Several limitations inherent to this study warrant consideration. The retrospective design hindered comprehensive access to patient clinical data. The relatively small patient cohort might be viewed as a study limitation; however, given NI-RADS' role in surveillance rather than diagnosis, the emphasis should be on the substantial number of follow-up MRI examinations (n = 97) analyzed longitudinally, rather than the patient count (n = 30). The relatively small patient cohort, especially those with residual or recurrent disease, limits our ability to establish a definitive correlation between NI-RADS and histopathology. Similarly, the small number of patients precludes evaluating the potential influence of specific patient-related factors on the NI-RADS scoring. Nonetheless, these were not the primary focus of the current investigation. Furthermore, the analysis encompassed MRI data acquired across multiple scanners. While this reflects real-world radiology practice, it introduces potential variability in image acquisition. Consequently, standardizing imaging protocols was challenging. In a small subset of cases, post-contrast images or diffusion-weighted imaging were absent due to the lack of standardized head and neck imaging protocols in earlier examinations. Moreover, the study encompassed a broad temporal range. Given the low prevalence of the patient population with NPC in Italy, a lengthy study period was essential to achieving adequate patient enrollment.
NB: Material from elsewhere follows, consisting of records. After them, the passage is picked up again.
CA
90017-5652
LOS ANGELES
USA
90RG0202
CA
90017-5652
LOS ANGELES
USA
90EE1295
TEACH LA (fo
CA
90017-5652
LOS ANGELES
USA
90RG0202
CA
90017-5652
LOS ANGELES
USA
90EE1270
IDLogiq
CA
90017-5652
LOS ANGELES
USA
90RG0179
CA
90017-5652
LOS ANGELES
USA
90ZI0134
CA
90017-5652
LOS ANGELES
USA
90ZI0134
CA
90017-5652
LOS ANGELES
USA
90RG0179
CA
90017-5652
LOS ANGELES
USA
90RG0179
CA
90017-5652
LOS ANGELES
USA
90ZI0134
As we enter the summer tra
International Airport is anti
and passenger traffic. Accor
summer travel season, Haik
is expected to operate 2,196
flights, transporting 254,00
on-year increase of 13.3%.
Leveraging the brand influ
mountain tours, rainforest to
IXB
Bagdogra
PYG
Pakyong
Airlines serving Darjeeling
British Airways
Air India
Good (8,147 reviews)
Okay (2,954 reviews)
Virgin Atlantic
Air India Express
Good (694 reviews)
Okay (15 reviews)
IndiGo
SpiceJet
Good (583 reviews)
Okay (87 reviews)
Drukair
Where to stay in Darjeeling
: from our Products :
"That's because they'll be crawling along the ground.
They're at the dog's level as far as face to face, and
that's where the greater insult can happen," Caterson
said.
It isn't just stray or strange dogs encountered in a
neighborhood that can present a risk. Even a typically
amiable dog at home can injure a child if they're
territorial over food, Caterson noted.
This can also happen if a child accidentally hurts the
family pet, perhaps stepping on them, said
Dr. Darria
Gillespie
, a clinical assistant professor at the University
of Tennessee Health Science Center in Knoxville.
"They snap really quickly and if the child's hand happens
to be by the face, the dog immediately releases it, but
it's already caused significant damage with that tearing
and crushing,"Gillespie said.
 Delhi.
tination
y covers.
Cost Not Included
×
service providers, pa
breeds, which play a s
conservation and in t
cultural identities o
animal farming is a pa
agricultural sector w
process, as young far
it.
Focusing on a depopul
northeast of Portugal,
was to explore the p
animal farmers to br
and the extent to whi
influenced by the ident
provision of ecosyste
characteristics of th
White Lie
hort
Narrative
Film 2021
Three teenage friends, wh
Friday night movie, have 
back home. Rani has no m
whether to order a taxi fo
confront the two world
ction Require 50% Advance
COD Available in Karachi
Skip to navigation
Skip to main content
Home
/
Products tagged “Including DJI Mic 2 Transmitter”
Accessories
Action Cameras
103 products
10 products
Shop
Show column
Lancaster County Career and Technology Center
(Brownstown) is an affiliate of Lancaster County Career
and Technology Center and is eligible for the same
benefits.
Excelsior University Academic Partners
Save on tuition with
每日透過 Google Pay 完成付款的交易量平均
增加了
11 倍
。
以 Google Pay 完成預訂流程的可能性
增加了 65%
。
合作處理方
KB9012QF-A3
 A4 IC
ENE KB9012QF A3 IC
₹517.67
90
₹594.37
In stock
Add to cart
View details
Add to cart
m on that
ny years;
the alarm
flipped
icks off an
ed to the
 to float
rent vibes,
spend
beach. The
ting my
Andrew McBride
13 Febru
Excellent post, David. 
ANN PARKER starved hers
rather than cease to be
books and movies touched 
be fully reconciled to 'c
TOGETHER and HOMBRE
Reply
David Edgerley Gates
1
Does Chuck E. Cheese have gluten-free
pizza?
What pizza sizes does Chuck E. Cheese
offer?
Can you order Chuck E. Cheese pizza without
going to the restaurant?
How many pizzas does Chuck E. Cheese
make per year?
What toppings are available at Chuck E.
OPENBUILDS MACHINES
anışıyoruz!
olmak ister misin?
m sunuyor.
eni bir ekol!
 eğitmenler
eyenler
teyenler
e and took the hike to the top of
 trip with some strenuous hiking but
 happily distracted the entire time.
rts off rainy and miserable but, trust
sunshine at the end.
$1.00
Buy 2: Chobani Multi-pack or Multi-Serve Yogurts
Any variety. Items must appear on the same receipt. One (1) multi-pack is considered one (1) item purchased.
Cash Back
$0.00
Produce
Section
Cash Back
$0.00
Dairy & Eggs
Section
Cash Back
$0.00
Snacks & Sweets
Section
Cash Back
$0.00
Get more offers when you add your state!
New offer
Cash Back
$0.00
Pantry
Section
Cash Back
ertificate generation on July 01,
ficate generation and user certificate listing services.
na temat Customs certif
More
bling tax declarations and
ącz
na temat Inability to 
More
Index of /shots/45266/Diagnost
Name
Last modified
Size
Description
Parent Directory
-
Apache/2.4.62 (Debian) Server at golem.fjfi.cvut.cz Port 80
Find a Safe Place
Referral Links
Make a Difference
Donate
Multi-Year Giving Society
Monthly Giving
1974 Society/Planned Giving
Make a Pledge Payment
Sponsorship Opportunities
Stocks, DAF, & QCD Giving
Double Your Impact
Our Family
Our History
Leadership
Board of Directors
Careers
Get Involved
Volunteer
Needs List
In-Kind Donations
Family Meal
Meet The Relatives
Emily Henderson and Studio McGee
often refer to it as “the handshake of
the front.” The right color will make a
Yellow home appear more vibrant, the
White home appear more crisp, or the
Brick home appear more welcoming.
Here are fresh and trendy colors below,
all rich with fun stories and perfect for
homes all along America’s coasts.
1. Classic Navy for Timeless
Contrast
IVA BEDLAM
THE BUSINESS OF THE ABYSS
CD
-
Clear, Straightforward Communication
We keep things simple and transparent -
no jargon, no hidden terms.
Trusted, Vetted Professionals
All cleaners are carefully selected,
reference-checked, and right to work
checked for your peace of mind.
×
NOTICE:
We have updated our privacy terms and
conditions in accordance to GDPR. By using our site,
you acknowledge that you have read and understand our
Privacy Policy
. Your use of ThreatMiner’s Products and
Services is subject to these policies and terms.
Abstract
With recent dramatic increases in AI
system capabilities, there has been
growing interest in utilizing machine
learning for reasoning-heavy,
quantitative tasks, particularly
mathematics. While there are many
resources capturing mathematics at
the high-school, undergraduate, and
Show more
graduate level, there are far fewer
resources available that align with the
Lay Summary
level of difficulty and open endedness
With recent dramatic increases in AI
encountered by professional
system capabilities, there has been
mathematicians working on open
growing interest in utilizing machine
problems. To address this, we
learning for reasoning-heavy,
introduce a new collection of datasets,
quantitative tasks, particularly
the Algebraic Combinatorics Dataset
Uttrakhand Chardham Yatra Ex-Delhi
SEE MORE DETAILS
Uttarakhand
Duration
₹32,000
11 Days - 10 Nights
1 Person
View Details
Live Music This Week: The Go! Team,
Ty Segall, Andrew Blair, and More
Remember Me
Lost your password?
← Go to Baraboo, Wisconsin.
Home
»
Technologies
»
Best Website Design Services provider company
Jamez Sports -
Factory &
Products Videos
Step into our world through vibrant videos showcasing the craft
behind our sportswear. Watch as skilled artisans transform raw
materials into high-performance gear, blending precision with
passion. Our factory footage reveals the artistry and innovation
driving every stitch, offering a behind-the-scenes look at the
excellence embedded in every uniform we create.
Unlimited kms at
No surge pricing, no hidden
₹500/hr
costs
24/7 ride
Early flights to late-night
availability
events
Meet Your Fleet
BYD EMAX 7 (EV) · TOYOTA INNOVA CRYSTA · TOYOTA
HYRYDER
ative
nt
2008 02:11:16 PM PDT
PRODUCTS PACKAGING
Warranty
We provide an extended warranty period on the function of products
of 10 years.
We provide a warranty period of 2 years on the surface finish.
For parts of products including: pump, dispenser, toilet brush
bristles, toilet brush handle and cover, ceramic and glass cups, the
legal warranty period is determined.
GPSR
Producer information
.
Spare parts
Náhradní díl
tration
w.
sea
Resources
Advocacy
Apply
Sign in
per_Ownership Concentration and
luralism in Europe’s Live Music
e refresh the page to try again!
Future studies could assess interreader agreement of NI-RADS in MRI among radiologists with varying experience in other types of head and neck cancers. Also, larger sample sizes will be necessary to evaluate the potential impact of individual patient features (e.g., the use of treatment modalities other than radiotherapy alone or the tumor size at diagnosis) on reliability.

Conclusion

MRI NI-RADS has a moderate interrater agreement for the surveillance of NPC patients after radiation therapy among readers with different levels of experience. Reliability has the potential to increase, particularly by enhancing focus from less experienced radiologists on the assessment of primary tumor contrast enhancement and size and by adding DWI evaluation in the first examination performed after radiation therapy.

Supplementary Information

Below is the link to the electronic supplementary material.

Author contributions

All authors contributed to the study conception and design. Material preparation, data collection and analysis were performed by AF, MN, AM, MZ, FS, and CCQ. The first draft of the manuscript was written by MP, and all authors commented on previous versions of the manuscript. All authors read and approved the final manuscript.

Funding

Open access funding provided by Università degli Studi di Trento within the CRUI-CARE Agreement. The authors declare that no funds, grants, or other support were received during the preparation of this manuscript.

Declarations

Competing interests

The authors have no relevant financial or non-financial interests to disclose.

Ethical approval

The retrospective study was approved by the institutional review board and conducted in accordance with the principles of the Declaration of Helsinki.

Consent to participate

Informed consent to participate in the study was waived due to the retrospective observational study design.